The Obama Administration may have reversed US resistance to a global pact on climate change, but last month's Copenhagen conference was a dispiriting demonstration of nations' inability to put global interest ahead of self-interest. Having borne the costs of avoiding global depression — the International Monetary Fund estimates the advanced economies ran up budget deficits totalling $A4 trillion in 2009 — governments baulked at the costs of tackling climate change, even if the long-term costs of inaction are far greater. The coordinated response to economic crisis showed, however, what is possible when the will to act exists. Mr Obama sees the development of clean energy as a priority and, if nothing else, a decade of startling advances in digital communications shows the revolutions that technology can deliver.

The past year also set back efforts to achieve the Millennium Development Goals agreed in 2000, with the target date only five years away. Yet, as with climate change, the world cannot afford to indulge in despair, the natural partner of defeat. Nor is despair entirely justified. Until last year, the Millennium Goals' hope of a better world was being realised, albeit incrementally and patchily.
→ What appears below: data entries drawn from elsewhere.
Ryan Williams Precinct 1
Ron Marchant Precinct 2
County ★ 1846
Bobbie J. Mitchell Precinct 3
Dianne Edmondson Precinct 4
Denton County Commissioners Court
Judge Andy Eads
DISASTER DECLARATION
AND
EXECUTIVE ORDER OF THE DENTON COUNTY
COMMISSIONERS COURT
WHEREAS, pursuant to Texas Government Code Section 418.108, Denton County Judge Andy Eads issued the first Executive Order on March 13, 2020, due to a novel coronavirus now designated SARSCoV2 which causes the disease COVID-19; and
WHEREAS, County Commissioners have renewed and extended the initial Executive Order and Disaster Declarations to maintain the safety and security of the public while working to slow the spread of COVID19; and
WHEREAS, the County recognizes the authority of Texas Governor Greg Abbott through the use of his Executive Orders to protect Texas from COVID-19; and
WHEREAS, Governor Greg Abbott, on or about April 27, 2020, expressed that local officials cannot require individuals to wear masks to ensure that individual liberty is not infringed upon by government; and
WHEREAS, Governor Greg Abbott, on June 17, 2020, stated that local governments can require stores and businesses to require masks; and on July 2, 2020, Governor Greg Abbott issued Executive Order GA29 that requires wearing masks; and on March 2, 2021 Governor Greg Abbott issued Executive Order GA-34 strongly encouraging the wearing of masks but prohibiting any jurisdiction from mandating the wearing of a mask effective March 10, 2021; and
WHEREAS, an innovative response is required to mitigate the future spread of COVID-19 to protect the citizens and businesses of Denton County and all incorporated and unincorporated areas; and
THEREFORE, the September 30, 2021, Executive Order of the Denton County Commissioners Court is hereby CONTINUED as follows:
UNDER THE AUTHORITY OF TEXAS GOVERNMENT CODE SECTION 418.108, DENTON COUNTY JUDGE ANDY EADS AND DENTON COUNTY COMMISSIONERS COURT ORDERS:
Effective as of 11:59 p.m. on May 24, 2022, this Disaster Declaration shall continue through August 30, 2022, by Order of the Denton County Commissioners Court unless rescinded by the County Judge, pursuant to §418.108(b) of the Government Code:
Fewer people are dying of AIDS and many countries have successful programs to combat malaria and measles. Almost half of the developing world's people lived in extreme poverty in 1990; by 2005, this was cut to just over a quarter. Enrolments in primary education hit 88 per cent in 2007, up from 83 per cent in 2000. Deaths of children under five fell from around 12.6 million in 1990 to 9 million in 2007.

Compared with such life-or-death problems, it seems almost indulgent for Australians to fret about such things as higher interest rates, a function of economic growth, or a rise in the still modest numbers of asylum seekers from war-torn Sri Lanka and Afghanistan. As to what we call this decade, that is a trivial diversion from what matters. If 2009 taught Australians anything in a year of fires, drought and floods, fears of a financial meltdown and a deadly epidemic, it is that none of us can afford to ignore the global challenges of climate change, poverty, disease and development, free and fair trade, financial stability and environmental sustainability. This year and this decade will be defined by how we tackle all this unfinished business.